◆ **TASK STATEMENT**: Please copy the material word for word, beginning at the line that contains "Wing Cradle Mod & Rudder Light" and continuing through the final line of the material.

──────── INPUT RECORDS

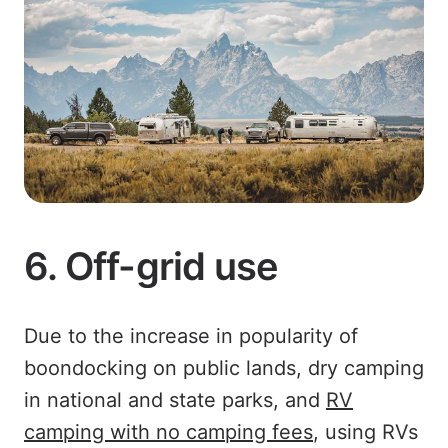
6. Off-grid use
Due to the increase in popularity of
boondocking on public lands, dry camping
in national and state parks, and
RV
camping with no camping fees
, using RVs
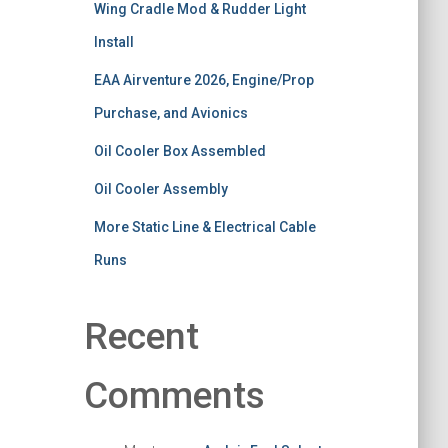
Wing Cradle Mod & Rudder Light
Install
EAA Airventure 2026, Engine/Prop
Purchase, and Avionics
Oil Cooler Box Assembled
Oil Cooler Assembly
More Static Line & Electrical Cable
Runs
Recent
Comments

────────────────

◆ **EXERCISE RESULT**:
Wing Cradle Mod & Rudder Light
Install
EAA Airventure 2026, Engine/Prop
Purchase, and Avionics
Oil Cooler Box Assembled
Oil Cooler Assembly
More Static Line & Electrical Cable
Runs
Recent
Comments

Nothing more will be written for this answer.